Stone didn’t reply to that. He stuffed the items back into the envelope and took it with him.

Back in the airplane, he followed Hackett’s instructions again and flew them back to Teterboro, where he flew an instrument approach into the airport. “I’m very impressed with the airplane,” he said, as they shut down the engines. “Thank you for letting me fly it.”

“Come to work for me, and you’ll have one of your own next year,” Hackett said.

“I don’t think I could afford to run it,” Stone replied.

“I’ll see that you can,” Hackett said as they deplaned. The man who had seen them off was there to tend to the airplane.

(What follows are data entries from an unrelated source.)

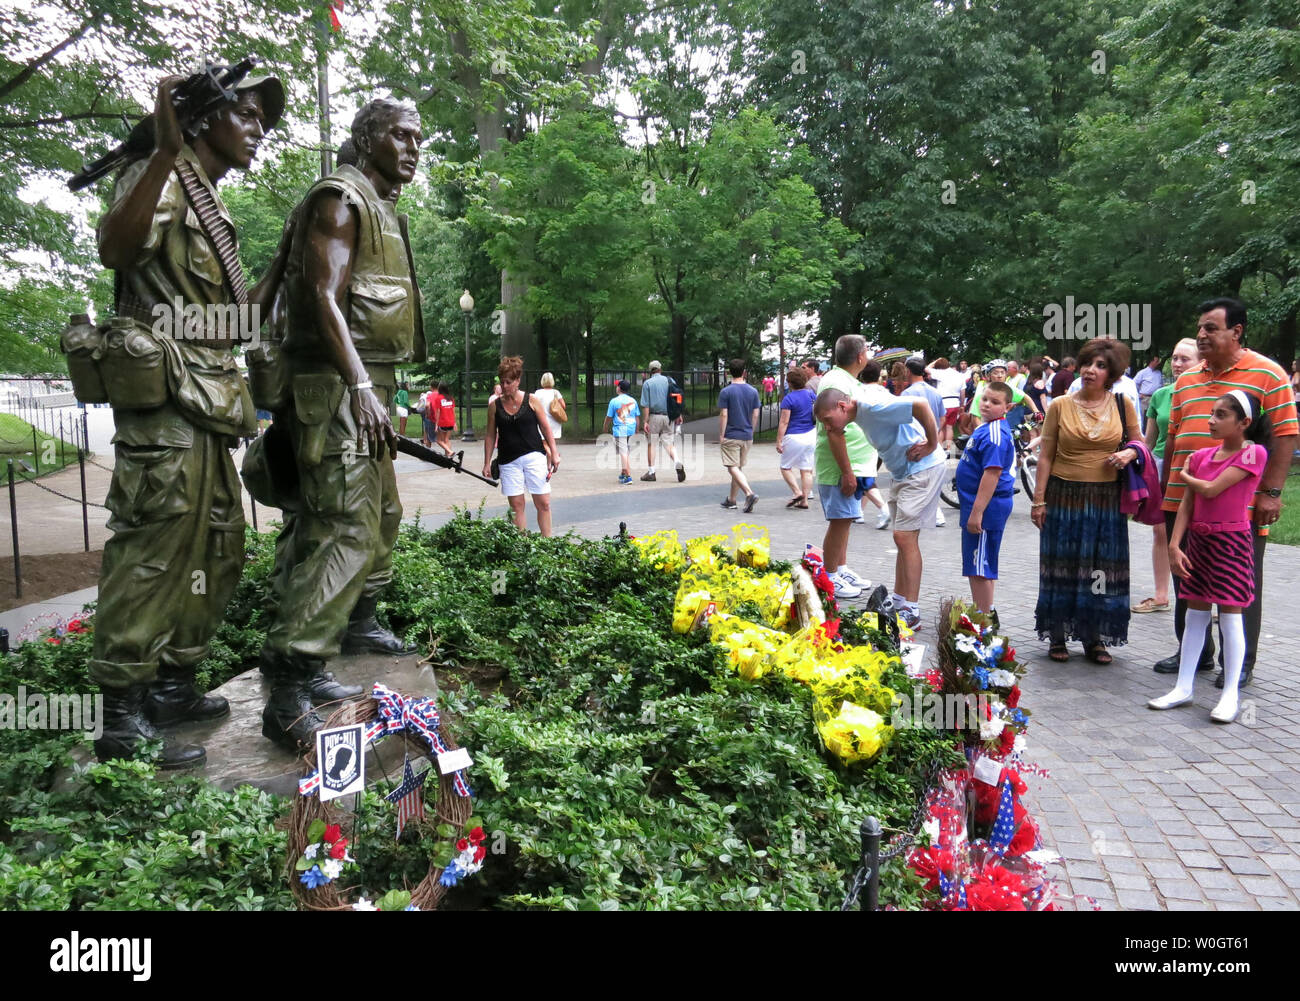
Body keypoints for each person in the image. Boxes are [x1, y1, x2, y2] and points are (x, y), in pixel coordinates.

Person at [90, 67, 290, 768]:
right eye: (247, 115)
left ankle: (174, 683)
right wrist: (164, 152)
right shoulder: (161, 176)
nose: (258, 129)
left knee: (218, 546)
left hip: (209, 394)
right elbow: (115, 247)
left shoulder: (210, 201)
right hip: (165, 398)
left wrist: (287, 251)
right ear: (203, 121)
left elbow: (232, 318)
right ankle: (120, 713)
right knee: (154, 551)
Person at [253, 97, 427, 750]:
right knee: (343, 525)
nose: (413, 147)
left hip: (364, 384)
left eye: (418, 138)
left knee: (380, 513)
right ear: (368, 137)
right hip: (334, 386)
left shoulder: (380, 206)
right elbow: (321, 295)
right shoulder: (338, 199)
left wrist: (376, 386)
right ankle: (292, 680)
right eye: (402, 136)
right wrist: (357, 383)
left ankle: (354, 625)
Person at [1153, 298, 1298, 687]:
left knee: (1239, 582)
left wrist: (1271, 492)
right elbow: (1173, 438)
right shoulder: (1185, 380)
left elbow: (1286, 435)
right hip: (1183, 499)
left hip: (1240, 505)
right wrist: (1165, 492)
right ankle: (1195, 653)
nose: (1201, 335)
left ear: (1236, 332)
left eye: (1210, 328)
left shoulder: (1268, 374)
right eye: (1200, 328)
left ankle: (1240, 663)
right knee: (1186, 574)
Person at [1150, 391, 1270, 723]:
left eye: (1220, 415)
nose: (1211, 421)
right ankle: (1183, 686)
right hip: (1199, 541)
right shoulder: (1202, 455)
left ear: (1243, 422)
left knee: (1231, 616)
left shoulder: (1253, 454)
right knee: (1195, 613)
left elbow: (1211, 489)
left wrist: (1185, 475)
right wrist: (1175, 545)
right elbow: (1187, 503)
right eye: (1211, 414)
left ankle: (1230, 692)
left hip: (1231, 540)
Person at [1031, 337, 1140, 664]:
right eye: (1088, 363)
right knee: (1062, 565)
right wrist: (1038, 501)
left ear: (1113, 373)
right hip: (1064, 496)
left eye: (1101, 365)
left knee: (1100, 568)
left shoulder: (1123, 404)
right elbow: (1046, 456)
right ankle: (1058, 635)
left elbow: (1140, 442)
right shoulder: (1061, 405)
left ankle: (1095, 637)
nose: (1091, 370)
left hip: (1105, 501)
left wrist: (1129, 452)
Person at [814, 379, 944, 630]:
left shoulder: (871, 407)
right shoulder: (861, 409)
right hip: (904, 472)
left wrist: (931, 443)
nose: (828, 427)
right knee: (903, 538)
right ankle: (898, 602)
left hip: (922, 469)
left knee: (904, 537)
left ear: (843, 406)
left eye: (829, 419)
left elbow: (921, 405)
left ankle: (912, 611)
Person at [1133, 338, 1199, 614]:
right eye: (1175, 358)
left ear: (1201, 362)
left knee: (1200, 533)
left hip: (1195, 468)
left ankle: (1208, 594)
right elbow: (1149, 441)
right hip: (1163, 466)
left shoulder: (1207, 392)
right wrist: (1138, 465)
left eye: (1186, 358)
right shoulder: (1161, 395)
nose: (1178, 364)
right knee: (1162, 532)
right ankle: (1162, 595)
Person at [813, 337, 877, 597]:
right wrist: (847, 472)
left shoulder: (847, 381)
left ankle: (840, 567)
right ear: (861, 356)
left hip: (853, 465)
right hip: (840, 467)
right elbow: (833, 429)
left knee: (846, 518)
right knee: (840, 520)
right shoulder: (836, 382)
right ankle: (829, 576)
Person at [958, 382, 1017, 617]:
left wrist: (977, 511)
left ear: (1008, 407)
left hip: (986, 507)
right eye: (985, 399)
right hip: (980, 505)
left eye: (995, 402)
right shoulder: (986, 427)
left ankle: (982, 624)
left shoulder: (995, 433)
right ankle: (986, 612)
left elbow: (992, 473)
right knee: (981, 564)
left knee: (979, 566)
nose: (987, 405)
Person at [484, 355, 560, 533]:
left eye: (508, 382)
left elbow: (546, 427)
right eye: (502, 382)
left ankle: (546, 543)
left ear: (518, 380)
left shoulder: (531, 400)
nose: (504, 386)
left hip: (534, 455)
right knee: (516, 506)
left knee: (544, 502)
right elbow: (489, 435)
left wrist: (554, 453)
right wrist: (487, 462)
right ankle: (522, 547)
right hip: (508, 460)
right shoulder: (495, 406)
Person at [902, 357, 948, 527]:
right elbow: (942, 418)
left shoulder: (907, 394)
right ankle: (936, 513)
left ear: (908, 371)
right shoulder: (935, 392)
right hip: (933, 440)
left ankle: (932, 514)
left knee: (917, 480)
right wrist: (933, 434)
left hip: (916, 442)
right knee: (931, 480)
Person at [718, 359, 761, 511]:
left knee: (732, 467)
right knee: (738, 468)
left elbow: (724, 414)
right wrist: (751, 430)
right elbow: (755, 414)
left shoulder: (726, 391)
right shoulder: (753, 391)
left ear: (730, 372)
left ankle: (749, 494)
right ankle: (732, 499)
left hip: (731, 434)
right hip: (746, 435)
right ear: (744, 372)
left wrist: (722, 435)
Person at [638, 359, 684, 482]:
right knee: (669, 443)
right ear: (660, 369)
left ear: (650, 371)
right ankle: (677, 461)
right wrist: (678, 413)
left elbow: (646, 405)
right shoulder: (670, 381)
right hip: (669, 416)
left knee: (652, 443)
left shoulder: (647, 384)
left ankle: (652, 472)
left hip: (654, 416)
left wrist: (645, 421)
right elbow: (678, 397)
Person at [777, 366, 816, 508]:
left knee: (785, 467)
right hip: (811, 435)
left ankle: (797, 491)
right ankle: (804, 500)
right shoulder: (811, 395)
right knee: (806, 470)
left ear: (790, 383)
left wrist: (779, 440)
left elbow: (784, 422)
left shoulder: (789, 399)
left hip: (794, 436)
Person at [604, 378, 640, 484]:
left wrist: (605, 428)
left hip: (620, 429)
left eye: (617, 386)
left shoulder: (614, 401)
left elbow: (608, 417)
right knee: (626, 451)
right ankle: (623, 472)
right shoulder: (633, 401)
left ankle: (628, 476)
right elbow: (637, 416)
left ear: (619, 388)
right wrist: (637, 429)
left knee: (623, 452)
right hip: (631, 428)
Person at [927, 357, 966, 450]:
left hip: (943, 403)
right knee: (949, 427)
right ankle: (948, 448)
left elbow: (926, 369)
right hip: (955, 403)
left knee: (940, 427)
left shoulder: (940, 373)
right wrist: (962, 405)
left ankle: (940, 448)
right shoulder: (959, 375)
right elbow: (963, 392)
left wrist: (935, 361)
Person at [533, 371, 566, 446]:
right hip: (555, 421)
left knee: (544, 443)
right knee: (553, 444)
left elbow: (534, 406)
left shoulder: (538, 393)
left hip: (542, 421)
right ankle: (553, 455)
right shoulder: (556, 392)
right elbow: (563, 406)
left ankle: (551, 455)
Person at [435, 381, 456, 456]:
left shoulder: (438, 398)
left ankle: (450, 452)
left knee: (439, 440)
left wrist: (436, 424)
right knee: (446, 439)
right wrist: (455, 423)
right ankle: (448, 456)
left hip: (443, 422)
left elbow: (438, 412)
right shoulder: (450, 398)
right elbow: (453, 411)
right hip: (450, 422)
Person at [421, 381, 440, 447]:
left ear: (431, 387)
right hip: (441, 419)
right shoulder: (441, 395)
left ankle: (427, 453)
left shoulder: (430, 395)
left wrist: (428, 414)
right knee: (444, 439)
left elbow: (427, 405)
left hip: (432, 418)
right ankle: (447, 453)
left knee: (429, 437)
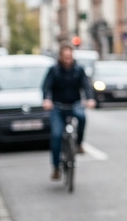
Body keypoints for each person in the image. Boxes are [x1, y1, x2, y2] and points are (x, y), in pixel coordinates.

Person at [40, 43, 95, 181]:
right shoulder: (54, 70)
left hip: (74, 104)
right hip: (58, 106)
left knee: (82, 117)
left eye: (70, 57)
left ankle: (79, 144)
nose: (68, 59)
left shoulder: (78, 69)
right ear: (60, 57)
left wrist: (90, 99)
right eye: (65, 57)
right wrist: (47, 100)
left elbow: (86, 86)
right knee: (57, 135)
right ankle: (56, 167)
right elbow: (46, 87)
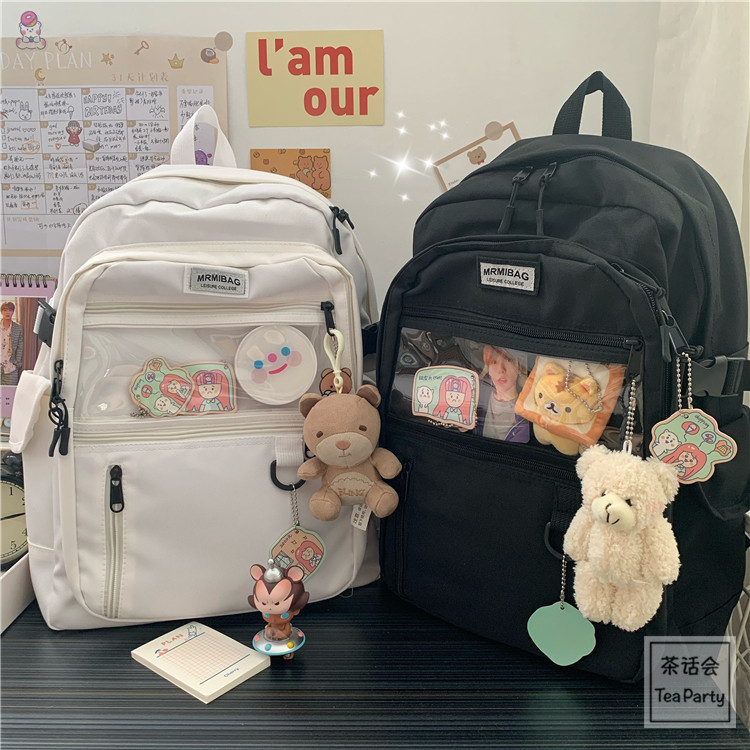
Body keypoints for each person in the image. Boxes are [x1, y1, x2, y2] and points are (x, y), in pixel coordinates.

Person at [476, 345, 529, 442]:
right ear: (488, 369)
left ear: (519, 366)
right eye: (494, 362)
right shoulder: (477, 397)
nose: (501, 369)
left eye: (508, 360)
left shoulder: (527, 413)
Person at [0, 301, 23, 386]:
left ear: (13, 312)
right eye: (5, 310)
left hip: (11, 366)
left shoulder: (18, 328)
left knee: (10, 391)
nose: (8, 312)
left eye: (10, 310)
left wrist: (17, 363)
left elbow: (20, 346)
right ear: (1, 311)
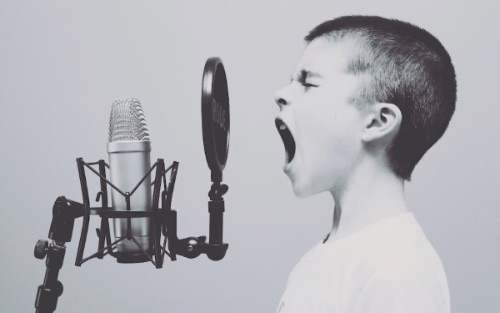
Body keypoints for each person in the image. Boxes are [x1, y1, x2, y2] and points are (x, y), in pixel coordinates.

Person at [274, 15, 456, 313]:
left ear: (377, 121)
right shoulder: (321, 259)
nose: (280, 94)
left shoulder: (399, 272)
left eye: (308, 82)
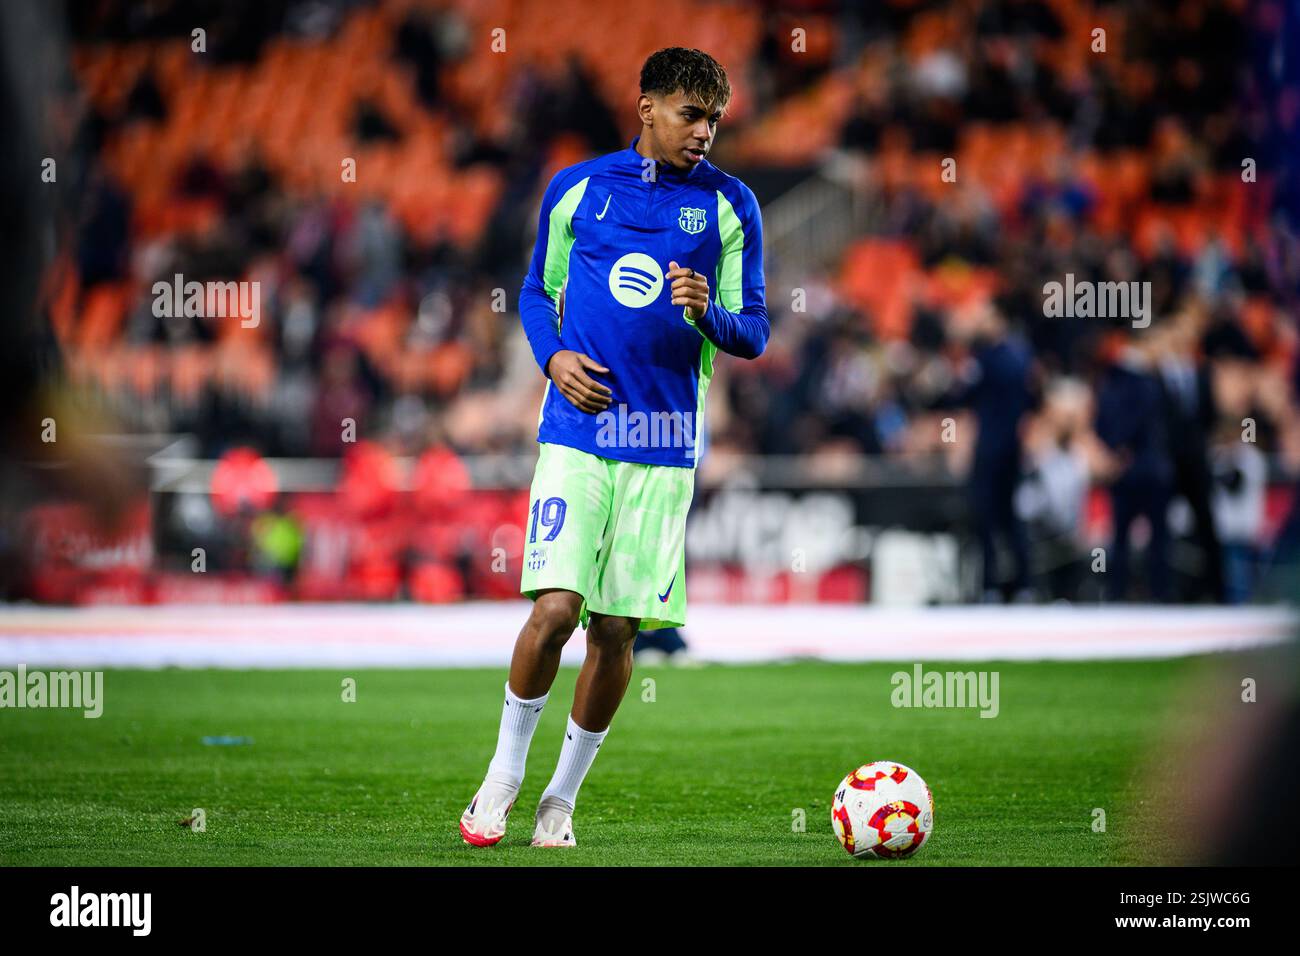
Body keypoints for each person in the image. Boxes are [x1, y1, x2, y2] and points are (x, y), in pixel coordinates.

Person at [458, 48, 768, 848]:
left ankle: (559, 800)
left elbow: (756, 331)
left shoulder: (732, 207)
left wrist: (710, 317)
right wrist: (553, 359)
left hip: (663, 444)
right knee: (556, 608)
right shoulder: (577, 189)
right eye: (688, 115)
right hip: (579, 433)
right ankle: (503, 775)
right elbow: (536, 290)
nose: (702, 133)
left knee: (617, 632)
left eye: (713, 120)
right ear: (647, 108)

Back in the car, Hackett pressed a switch, and a thick glass window between the front and rear seats slid up. He turned toward Stone. “You think I’m Stanley Whitestone, don’t you?”

“It crossed my mind,” Stone said.

“I invite you to check out my background as thoroughly as you like,” Hackett said. “I’m sure Dame Felicity would want you to.”

Stone still didn’t acknowledge the reference.

“Have you known her for long?”

Stone said nothing.

“Oh, come, Stone,” Hackett said. “The two of you were together at the ambassador’s dinner, and you introduced her to Wight. You can’t deny that you know her.”

“I don’t deny it,” Stone said.

“How did you meet?”

“In London some years ago. I was doing some work for a client there.”

“Did you know what she was at the time?”

“She didn’t talk about her work. Ours was a social relationship.”

“Interesting that Whitehall is still interested in Whitestone,” Hackett said. “I’m sure that’s where the inquiry originated, not with Dame Felicity. Whitestone was before her time. I mean, they may have overlapped, but she would have been in the field when he was in Cambridge Circus.”